═══ Records

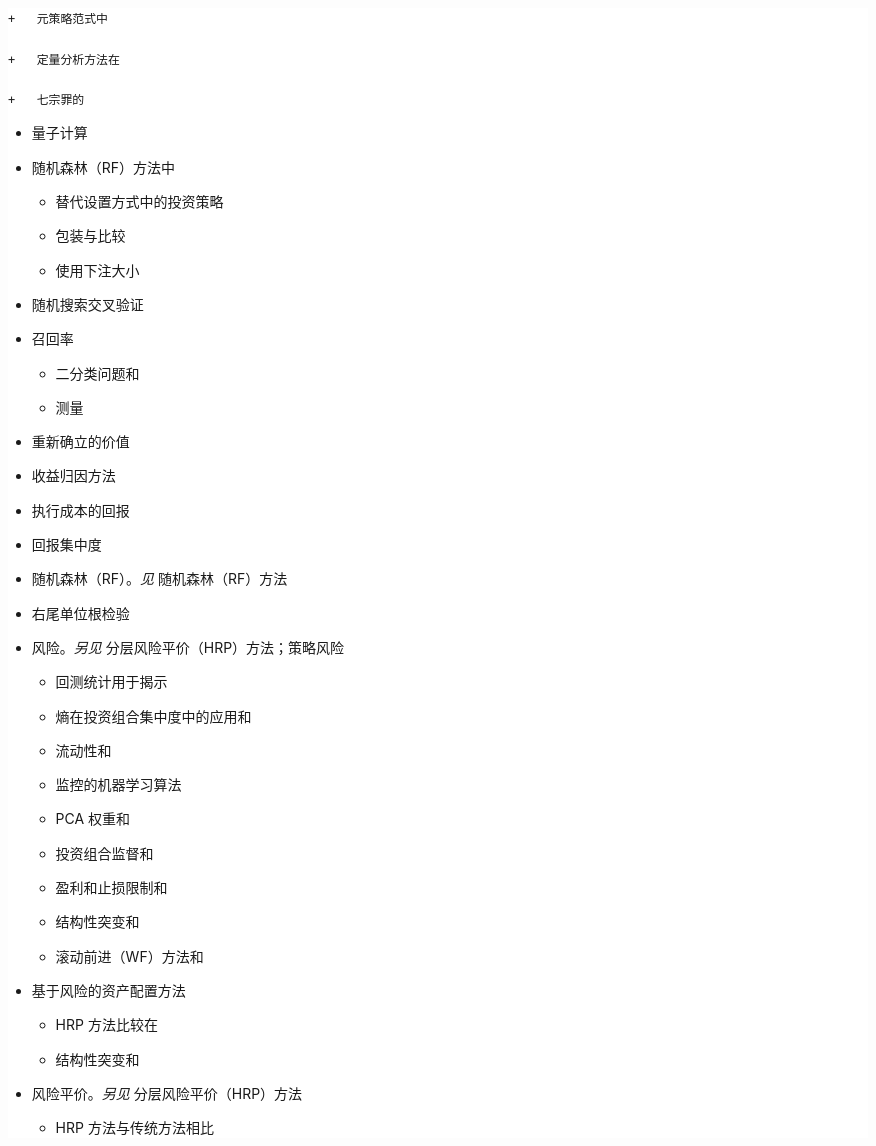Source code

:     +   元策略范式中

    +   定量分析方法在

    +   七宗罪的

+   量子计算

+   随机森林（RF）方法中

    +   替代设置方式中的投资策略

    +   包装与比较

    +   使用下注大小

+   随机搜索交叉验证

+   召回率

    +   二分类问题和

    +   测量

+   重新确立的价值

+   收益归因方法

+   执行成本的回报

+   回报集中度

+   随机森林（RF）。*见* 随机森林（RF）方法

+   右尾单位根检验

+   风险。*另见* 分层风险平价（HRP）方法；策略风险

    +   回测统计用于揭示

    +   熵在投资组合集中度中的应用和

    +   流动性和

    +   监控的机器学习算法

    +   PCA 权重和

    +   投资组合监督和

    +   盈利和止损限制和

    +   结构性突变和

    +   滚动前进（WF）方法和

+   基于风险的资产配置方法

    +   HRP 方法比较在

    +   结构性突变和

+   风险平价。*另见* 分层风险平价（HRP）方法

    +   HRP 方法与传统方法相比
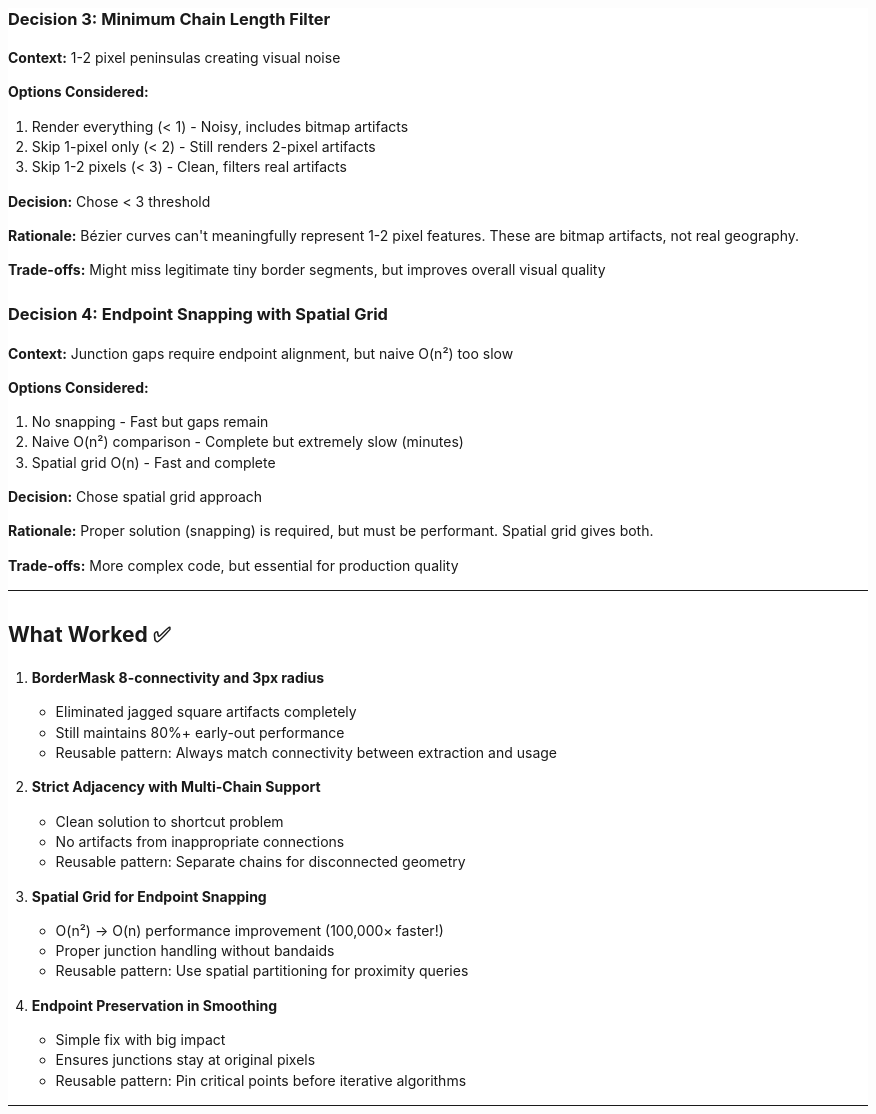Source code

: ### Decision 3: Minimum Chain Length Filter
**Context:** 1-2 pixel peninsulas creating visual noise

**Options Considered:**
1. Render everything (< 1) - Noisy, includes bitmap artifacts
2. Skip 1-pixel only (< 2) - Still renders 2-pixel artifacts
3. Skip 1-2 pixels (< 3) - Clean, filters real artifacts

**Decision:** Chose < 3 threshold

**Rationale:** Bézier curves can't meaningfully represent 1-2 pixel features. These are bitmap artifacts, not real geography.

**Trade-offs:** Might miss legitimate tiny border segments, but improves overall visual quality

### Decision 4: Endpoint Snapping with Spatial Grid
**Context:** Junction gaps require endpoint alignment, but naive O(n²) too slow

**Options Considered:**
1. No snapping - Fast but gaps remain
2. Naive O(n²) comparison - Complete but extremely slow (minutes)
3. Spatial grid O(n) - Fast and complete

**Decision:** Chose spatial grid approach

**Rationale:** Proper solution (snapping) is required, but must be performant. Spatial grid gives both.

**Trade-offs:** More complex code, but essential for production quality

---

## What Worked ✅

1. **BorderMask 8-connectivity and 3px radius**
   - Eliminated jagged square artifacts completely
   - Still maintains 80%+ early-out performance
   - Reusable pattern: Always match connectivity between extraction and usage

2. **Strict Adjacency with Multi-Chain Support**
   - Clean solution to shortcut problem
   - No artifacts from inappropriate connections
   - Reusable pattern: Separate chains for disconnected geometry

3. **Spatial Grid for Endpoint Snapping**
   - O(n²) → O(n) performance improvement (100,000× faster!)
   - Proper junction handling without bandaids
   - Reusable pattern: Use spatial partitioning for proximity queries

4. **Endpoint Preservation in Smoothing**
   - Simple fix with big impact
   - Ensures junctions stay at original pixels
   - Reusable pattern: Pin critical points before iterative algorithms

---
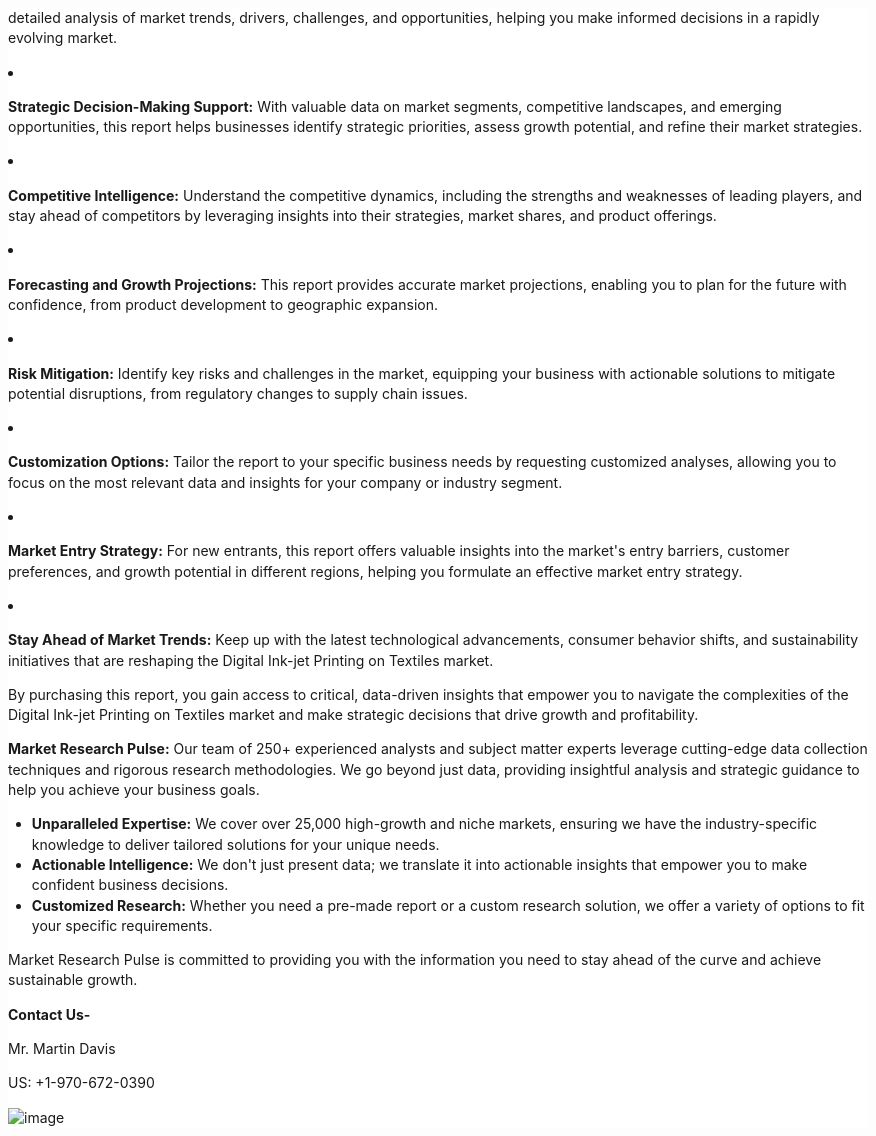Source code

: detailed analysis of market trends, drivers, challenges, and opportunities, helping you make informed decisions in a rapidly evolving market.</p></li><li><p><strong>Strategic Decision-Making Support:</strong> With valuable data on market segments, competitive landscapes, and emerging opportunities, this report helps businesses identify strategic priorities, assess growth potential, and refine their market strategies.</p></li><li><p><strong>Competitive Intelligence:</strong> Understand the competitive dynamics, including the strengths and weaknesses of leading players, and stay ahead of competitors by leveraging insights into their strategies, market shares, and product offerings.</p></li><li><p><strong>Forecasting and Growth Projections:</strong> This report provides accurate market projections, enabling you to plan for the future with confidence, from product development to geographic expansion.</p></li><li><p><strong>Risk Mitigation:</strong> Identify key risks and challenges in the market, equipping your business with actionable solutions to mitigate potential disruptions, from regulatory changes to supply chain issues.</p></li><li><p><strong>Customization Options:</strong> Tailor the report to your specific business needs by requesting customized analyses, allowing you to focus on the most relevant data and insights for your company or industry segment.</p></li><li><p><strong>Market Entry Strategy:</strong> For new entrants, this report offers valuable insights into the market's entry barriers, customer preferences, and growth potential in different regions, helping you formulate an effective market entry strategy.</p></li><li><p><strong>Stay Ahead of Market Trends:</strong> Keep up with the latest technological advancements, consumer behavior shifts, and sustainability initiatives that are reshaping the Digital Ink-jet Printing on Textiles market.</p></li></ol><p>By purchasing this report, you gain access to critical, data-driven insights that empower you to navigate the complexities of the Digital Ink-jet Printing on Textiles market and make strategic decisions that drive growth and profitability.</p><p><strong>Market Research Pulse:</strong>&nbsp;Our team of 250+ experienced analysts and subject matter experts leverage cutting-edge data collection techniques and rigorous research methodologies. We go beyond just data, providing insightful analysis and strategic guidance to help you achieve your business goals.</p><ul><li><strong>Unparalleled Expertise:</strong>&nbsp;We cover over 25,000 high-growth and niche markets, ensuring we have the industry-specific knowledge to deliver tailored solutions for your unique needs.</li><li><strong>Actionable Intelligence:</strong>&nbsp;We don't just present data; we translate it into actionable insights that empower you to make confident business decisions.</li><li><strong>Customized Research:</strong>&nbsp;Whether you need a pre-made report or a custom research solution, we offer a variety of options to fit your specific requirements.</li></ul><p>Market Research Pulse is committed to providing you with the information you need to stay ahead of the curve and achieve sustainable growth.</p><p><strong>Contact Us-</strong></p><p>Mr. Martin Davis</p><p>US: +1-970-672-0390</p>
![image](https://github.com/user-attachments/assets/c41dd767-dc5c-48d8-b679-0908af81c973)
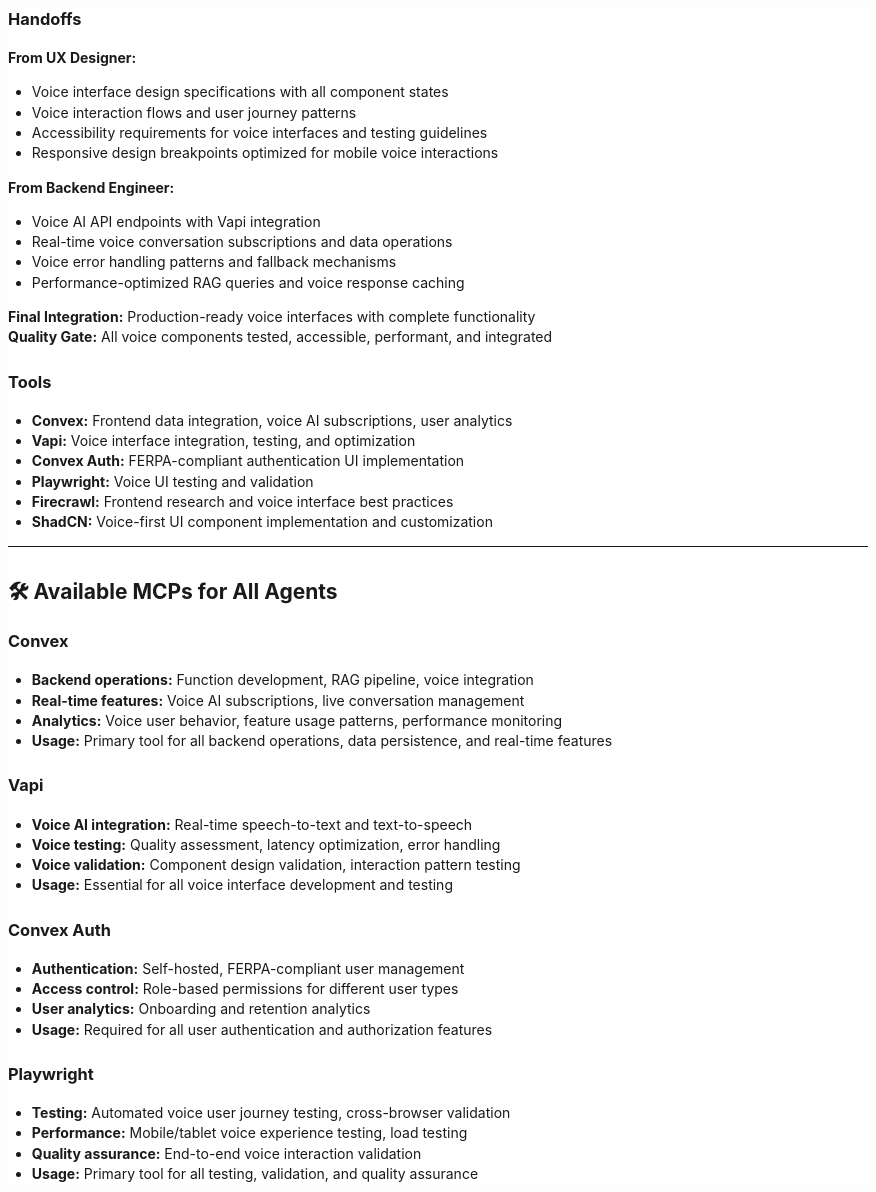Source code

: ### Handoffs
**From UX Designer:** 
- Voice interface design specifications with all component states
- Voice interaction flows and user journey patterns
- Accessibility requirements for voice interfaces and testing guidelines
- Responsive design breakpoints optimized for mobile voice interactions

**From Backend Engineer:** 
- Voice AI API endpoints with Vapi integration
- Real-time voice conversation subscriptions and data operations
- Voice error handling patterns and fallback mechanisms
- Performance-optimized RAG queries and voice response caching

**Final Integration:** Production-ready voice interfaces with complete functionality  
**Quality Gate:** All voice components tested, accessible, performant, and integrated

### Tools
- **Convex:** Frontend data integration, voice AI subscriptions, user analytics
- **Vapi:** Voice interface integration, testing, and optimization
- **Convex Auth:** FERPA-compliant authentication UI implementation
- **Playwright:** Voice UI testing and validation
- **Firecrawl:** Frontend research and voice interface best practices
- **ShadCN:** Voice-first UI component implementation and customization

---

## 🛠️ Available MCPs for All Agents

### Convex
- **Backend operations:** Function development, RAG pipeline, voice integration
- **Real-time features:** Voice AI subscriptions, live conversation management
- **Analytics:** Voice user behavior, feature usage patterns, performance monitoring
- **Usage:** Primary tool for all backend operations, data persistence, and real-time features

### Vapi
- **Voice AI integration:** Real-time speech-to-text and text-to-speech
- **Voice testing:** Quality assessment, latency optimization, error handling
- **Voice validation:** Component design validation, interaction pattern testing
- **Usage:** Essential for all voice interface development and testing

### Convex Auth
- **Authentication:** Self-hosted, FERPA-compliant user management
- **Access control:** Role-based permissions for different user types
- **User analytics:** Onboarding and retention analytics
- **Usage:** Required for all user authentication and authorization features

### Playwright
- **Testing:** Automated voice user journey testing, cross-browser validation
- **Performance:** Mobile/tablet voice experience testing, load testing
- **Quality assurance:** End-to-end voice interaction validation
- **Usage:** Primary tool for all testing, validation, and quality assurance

══════

§ **The problem**:
Please return every line from the material above where the string "Skip" occurs.

§ **Result of this exercise**:
2. Skip 1-pixel only (< 2) - Still renders 2-pixel artifacts
3. Skip 1-2 pixels (< 3) - Clean, filters real artifacts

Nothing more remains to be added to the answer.